It is easy to view Huawei with suspicion when you live in a country that has banned the Chinese telecommunications giant from doing business in certain local markets and forbids government employees from owning Huawei-branded phones.
Such is the case in the US, where fears of spying have brought about restrictions on the company’s operations, and where the small consumer base that buys its phones and devices has done little to inspire confidence in the brand.
In Africa — Huawei’s fast-growing market, where the company earns 15% of its global revenue — public perceptions are decidedly different.
Huawei’s biggest PR challenge in the world’s second most populous continent to date has been dealing with accusations that it doesn’t do enough to train locals in the approximately 40 countries on the where it has a physical presence.
The company has responded with an onslaught of announcements about newly-established training programs and partnerships across Africa, some of which have involved multimillion dollar investments in training equipment and facilities, and others which entail little more than the typically hollow ring of pure PR.
The most recent announcement came from Tanzania on September 30 at a ceremony co-hosted by the Chinese Embassy and Huawei in Dar es Salaam, at which the company promised to award 10 scholarships to Tanzanian students in 2017, in support of the country’s Information and Communications Technology (ICT) development.

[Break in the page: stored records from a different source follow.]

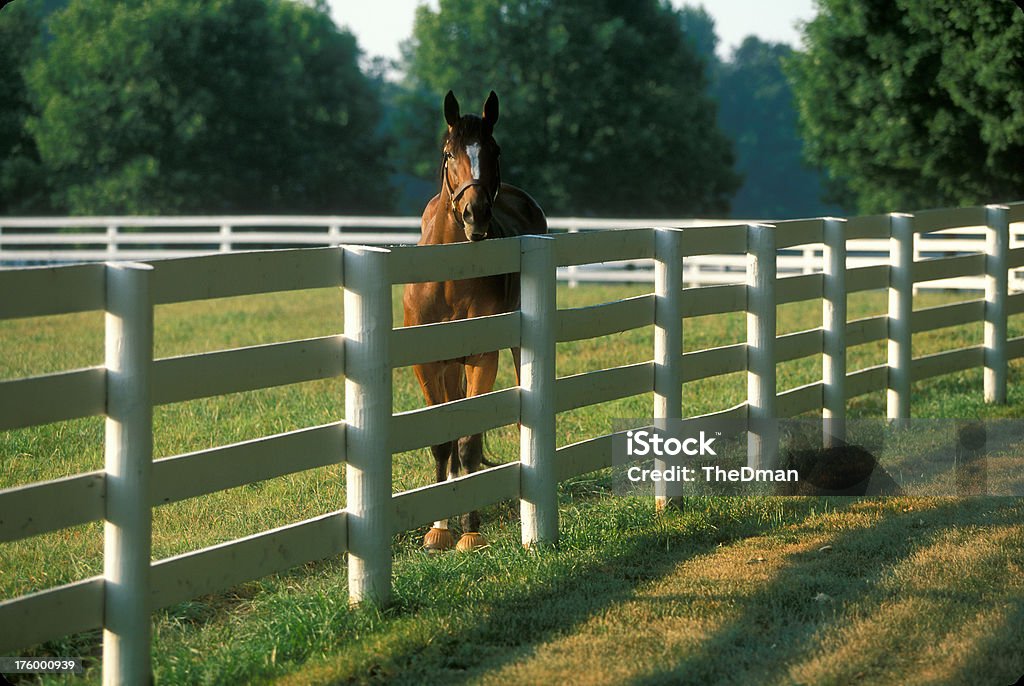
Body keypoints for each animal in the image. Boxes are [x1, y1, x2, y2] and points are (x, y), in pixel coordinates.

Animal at [399, 91, 548, 552]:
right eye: (449, 153)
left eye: (494, 150)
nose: (475, 214)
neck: (450, 278)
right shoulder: (427, 364)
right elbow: (443, 441)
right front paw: (438, 530)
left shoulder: (483, 357)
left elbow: (468, 442)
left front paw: (470, 530)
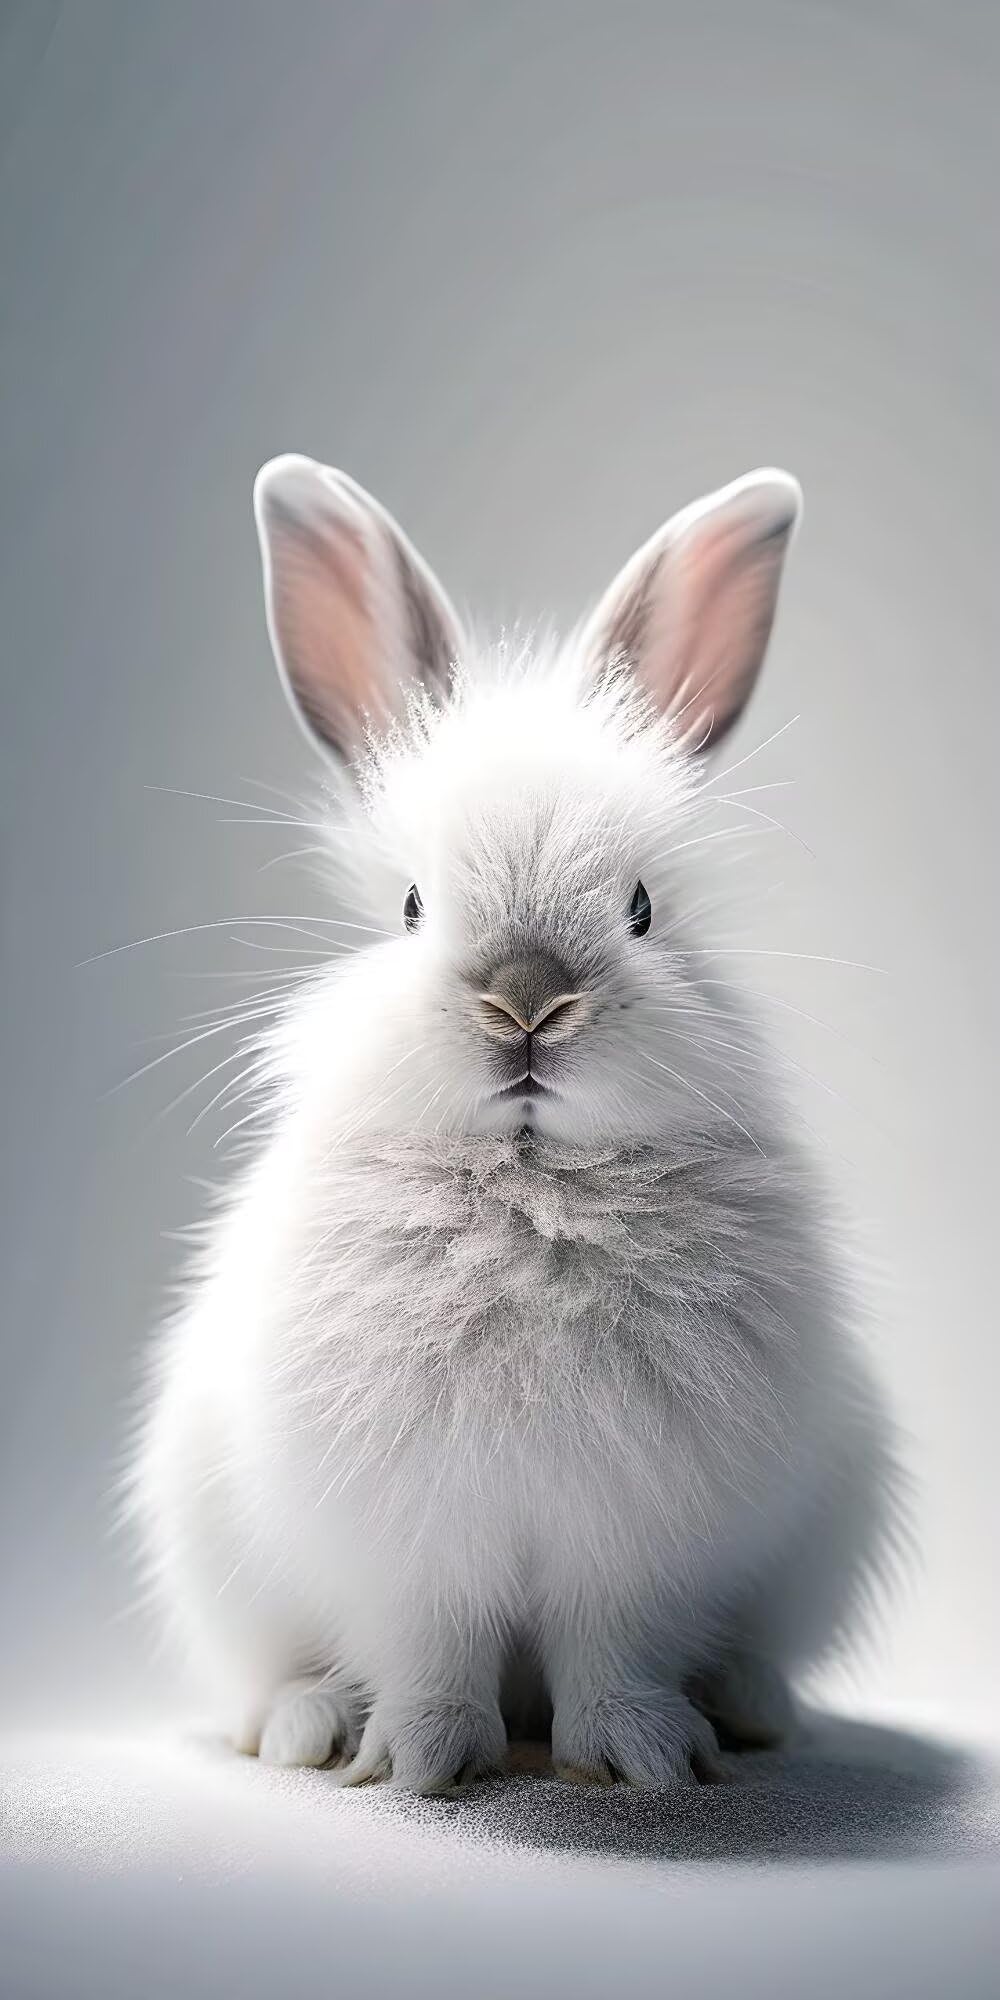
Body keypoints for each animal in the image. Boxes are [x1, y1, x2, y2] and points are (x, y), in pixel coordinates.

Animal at [131, 454, 902, 1792]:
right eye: (408, 904)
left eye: (641, 906)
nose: (527, 998)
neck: (532, 1193)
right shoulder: (406, 1543)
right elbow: (429, 1652)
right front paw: (419, 1761)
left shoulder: (638, 1540)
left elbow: (616, 1649)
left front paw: (645, 1760)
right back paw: (303, 1725)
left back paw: (749, 1711)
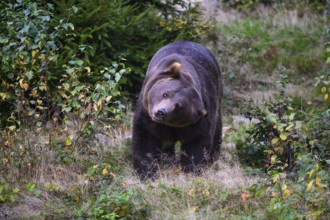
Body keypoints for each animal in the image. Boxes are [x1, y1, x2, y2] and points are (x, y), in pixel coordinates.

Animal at [131, 40, 222, 179]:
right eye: (165, 94)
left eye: (178, 106)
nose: (161, 112)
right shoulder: (146, 113)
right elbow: (145, 139)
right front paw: (146, 172)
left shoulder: (199, 121)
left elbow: (196, 144)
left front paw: (191, 170)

Tanzanian Prime Minister Kassim Majaliwa commended Huawei for its cultivation of local ICT talent and said that the government would work closely with the private sector to further ICT development.

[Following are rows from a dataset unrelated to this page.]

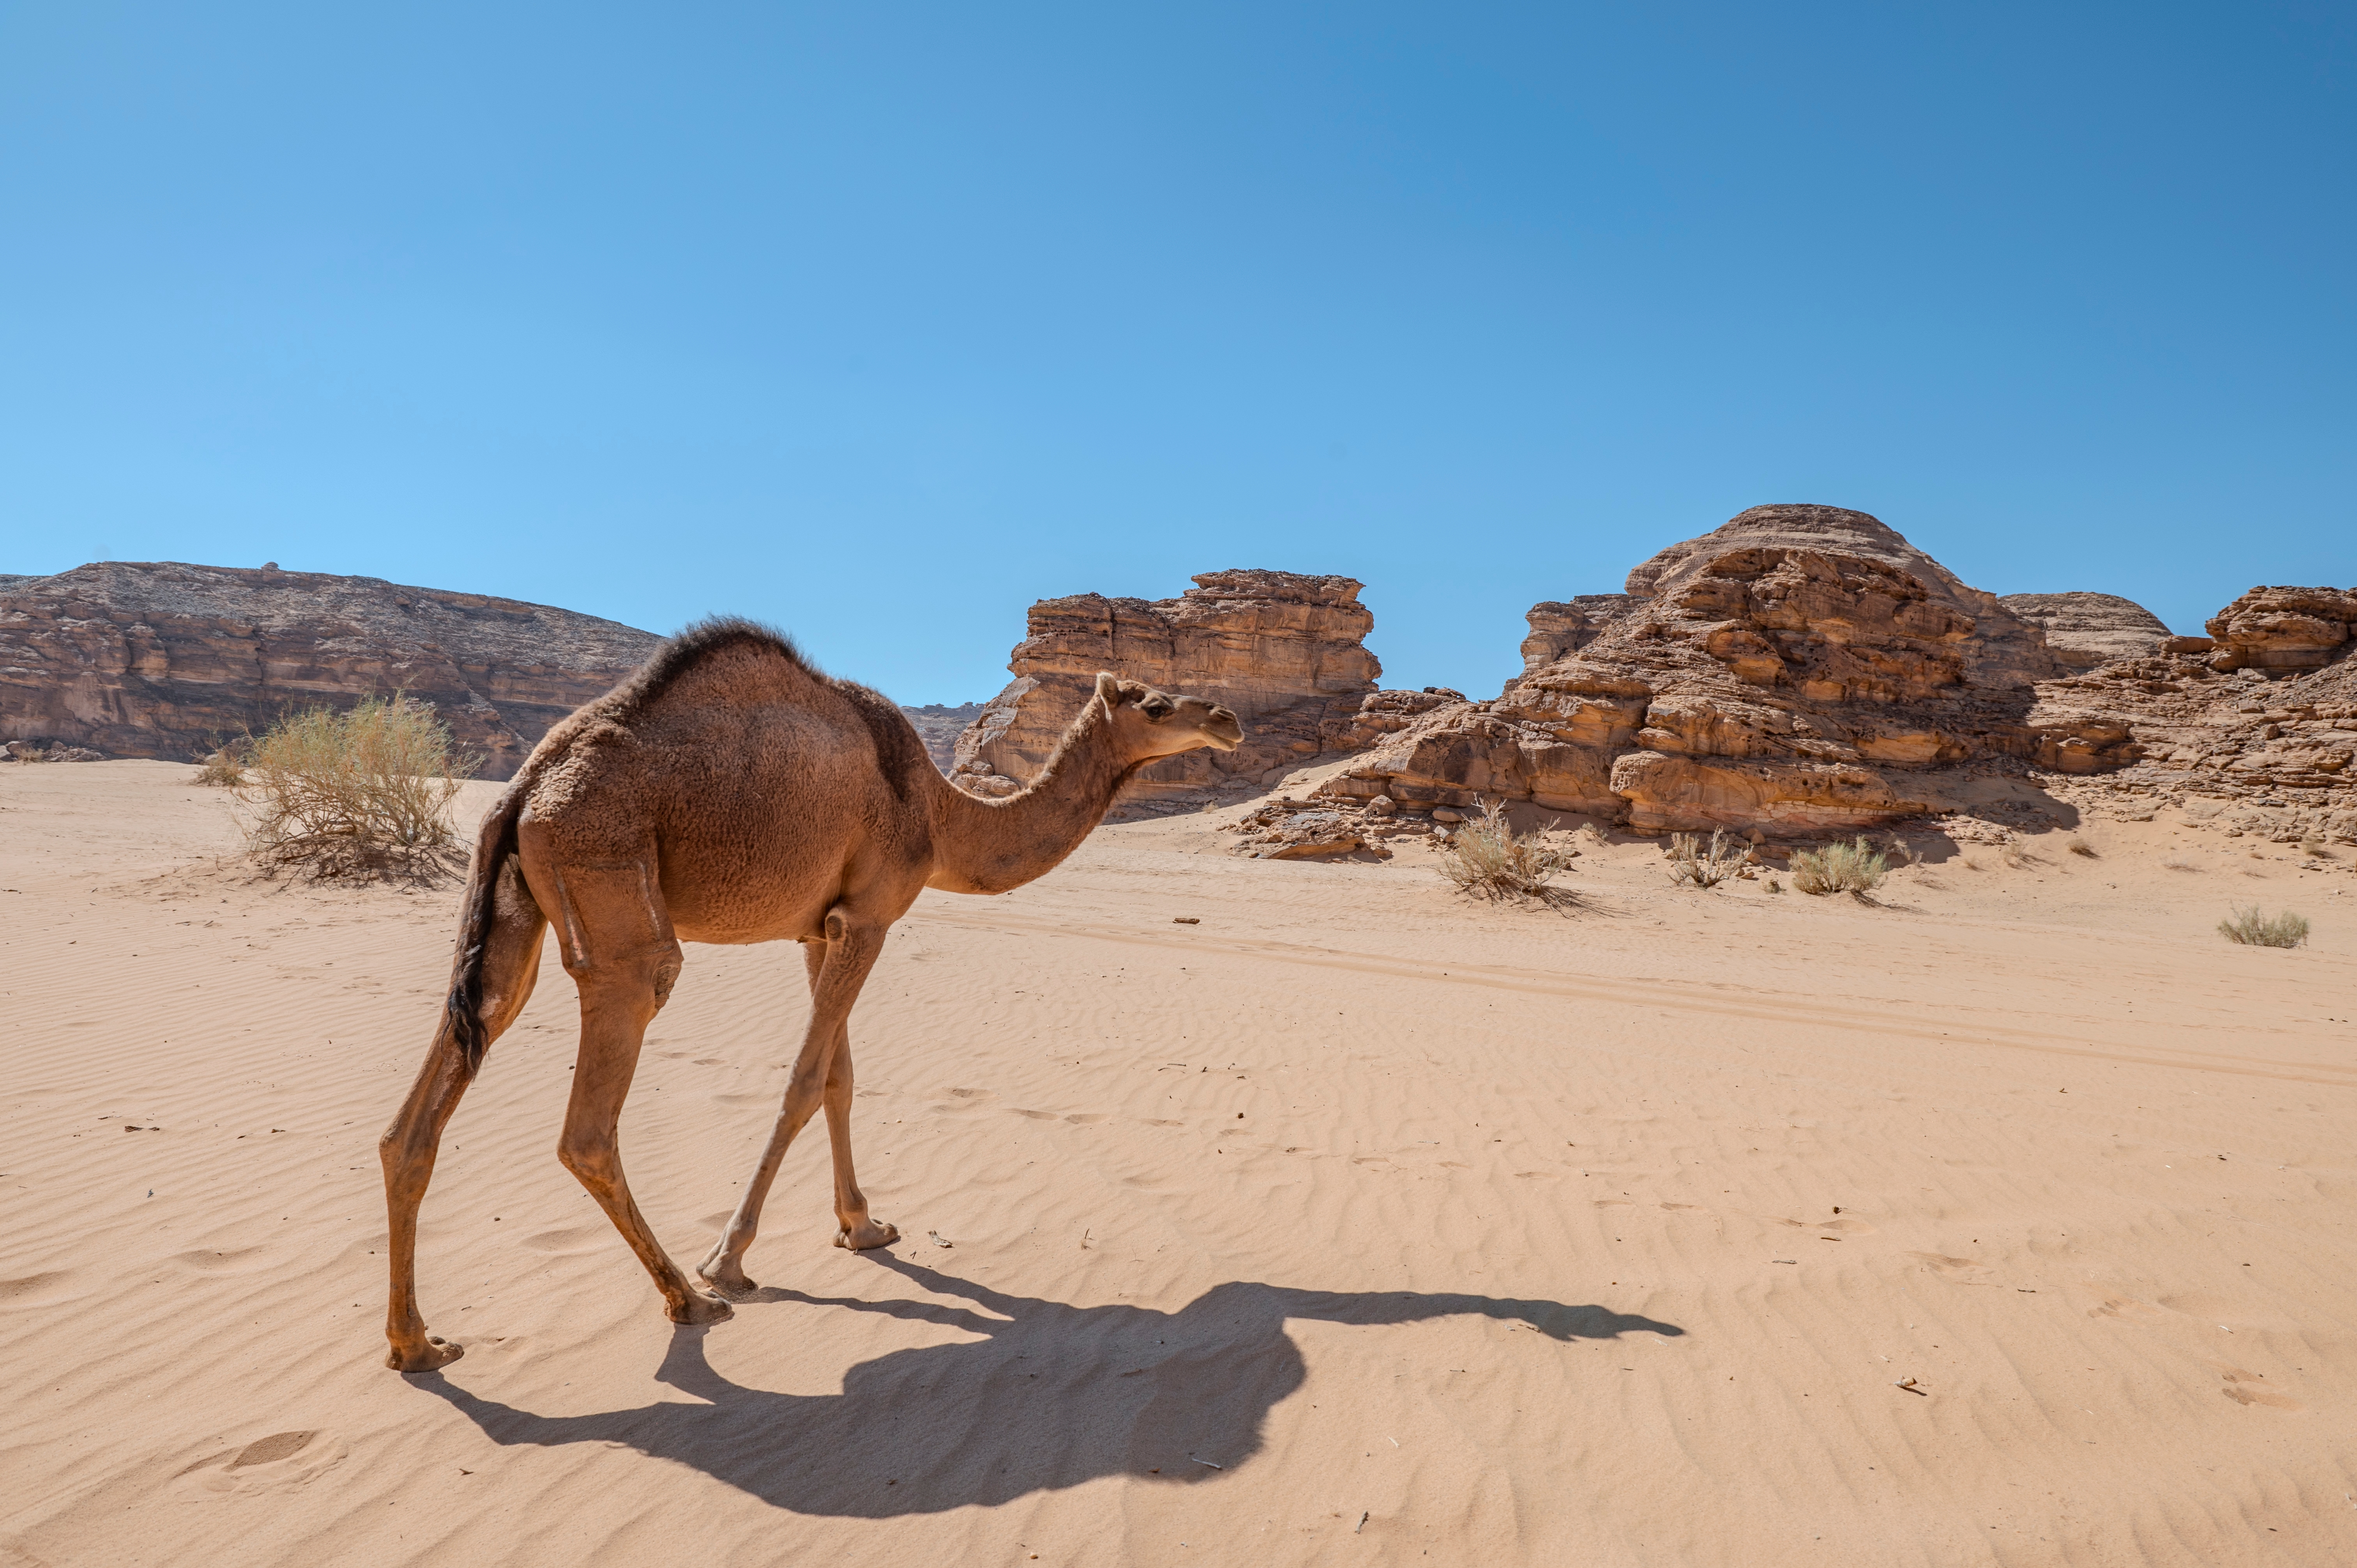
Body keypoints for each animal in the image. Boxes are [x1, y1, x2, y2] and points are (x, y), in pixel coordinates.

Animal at [379, 618, 1242, 1372]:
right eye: (1153, 703)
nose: (1227, 717)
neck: (940, 813)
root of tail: (522, 788)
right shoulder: (871, 914)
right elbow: (802, 1080)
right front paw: (730, 1257)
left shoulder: (819, 928)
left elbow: (839, 1077)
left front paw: (863, 1225)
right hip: (612, 892)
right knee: (591, 1120)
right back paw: (691, 1299)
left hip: (512, 917)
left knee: (418, 1115)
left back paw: (417, 1343)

Huawei is not shy when it comes to its spending on Corporate Social Responsibility (CSR) and there is still much to gain in Tanzania, where it opened its sixth store — or Experience Shop — in May this year. The firm aims to dominate the country’s smartphone market by the end of 2016.
Top college students
Tanzania has also been earmarked for Huawei’s “Seeds for the Future” program, which Huawei Southern Africa’s PR Manager described as the firm’s global CSR flagship program.
“Through this program, Huawei selects top college students and young government officials working in ICT-related departments for a study trip in China,” Huawei’s spokesperson explained. “Over the course of the program, Huawei shares its ICT expertise and experience in managing a multinational with young ICT professionals, and helps fuel the development of local ICT industries.”

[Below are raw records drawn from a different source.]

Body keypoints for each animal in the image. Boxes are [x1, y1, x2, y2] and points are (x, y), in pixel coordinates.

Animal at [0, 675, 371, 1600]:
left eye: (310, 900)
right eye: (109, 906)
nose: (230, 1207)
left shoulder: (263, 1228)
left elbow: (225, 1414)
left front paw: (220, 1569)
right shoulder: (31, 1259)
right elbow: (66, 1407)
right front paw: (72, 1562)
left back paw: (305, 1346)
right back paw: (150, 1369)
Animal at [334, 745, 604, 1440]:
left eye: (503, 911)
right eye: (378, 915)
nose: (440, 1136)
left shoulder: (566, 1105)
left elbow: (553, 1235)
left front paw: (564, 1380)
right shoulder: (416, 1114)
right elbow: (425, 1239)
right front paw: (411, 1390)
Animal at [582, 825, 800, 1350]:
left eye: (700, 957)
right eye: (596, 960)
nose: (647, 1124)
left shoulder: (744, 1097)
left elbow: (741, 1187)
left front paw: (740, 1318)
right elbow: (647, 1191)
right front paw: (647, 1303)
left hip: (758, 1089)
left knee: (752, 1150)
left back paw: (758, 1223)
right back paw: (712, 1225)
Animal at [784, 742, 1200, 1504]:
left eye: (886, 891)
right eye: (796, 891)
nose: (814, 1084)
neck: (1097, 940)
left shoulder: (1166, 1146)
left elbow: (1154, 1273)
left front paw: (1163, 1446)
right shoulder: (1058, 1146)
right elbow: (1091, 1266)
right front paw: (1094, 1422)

Ten Tanzanian students have taken part in the program this year, two of which have since been employed by Huawei.
In discussing Huawei’s Africa-based CSR and technology transfer initiatives on the “China in Africa Podcast,” co-founder and co-host Eric Olander pointed out the importance of differentiating between successful public relations drives and the transfer of tangible skills which will lead to the further localizing of Huawei’s business operations across Africa.
“Employees are our most valuable assets,” said the spokesperson. “As a highly localized company in Africa, over 60% [of its 5,800 employees on the Africa team] are locally recruited.”
Ben Tsui, author of a policy brief on Huawei’s skills transfer, and an MA student at the Johns Hopkins University School of Advanced International Studies, points out that there are several incentives for Huawei to invest in local training programs, rather than depend on
From Huawei’s perspective, local hiring reduces costs in salaries and benefits. Governments such as Ethiopia, Ghana, Kenya and Nigeria put pressure on foreign companies to hire locally, which often requires a series of training programs.
Regardless of such pressure, a lack of skilled workers would only hinder the growth of Africa’s ICT industry, and development of telecommunications infrastructure on the continent.
Then there are the PR benefits, including increased acceptance in local markets, which may well outweigh the human capital return.
Tsui’s paper points out that local investments improve Huawei’s image in the eyes of local consumers and businesses, as well as potential partners.
This may well be the crux of it. Huawei admits that its training programs, which have involved 30,000 employees, customers, suppliers and partners in Africa, normally run from just two weeks to one month.
Whether or not a two-week course is substantive enough to
justify the firm’s claims to technology transfer fame is debatable. But does it matter?
Olander observed a “deep emotional connection to the brand” in the Democratic Republic of Congo’s Kinshasa, because it was Huawei that was building the city’s cellular towers and network operation hubs.
The same is true in Zambia’s capital Lusaka, where Huawei is acknowledged to have been responsible for the infrastructure that led to the city’s 3G networks, which the majority of Zambians would say have improved their lives.
On a continent where Apple (with its emphasis on relatively high-end products) may never gain significant market share, Huawei is establishing itself as a company with an interest in serving the African market.
The true value of the training programs and scholarships that
have recently become the basis of Huawei’s public relations strategy is, to a large extent, irrelevant.
These initiatives serve to reinforce China’s identity as a source of investment and opportunity, and being an unwilling or ungrateful recipient is unlikely to happen in Africa.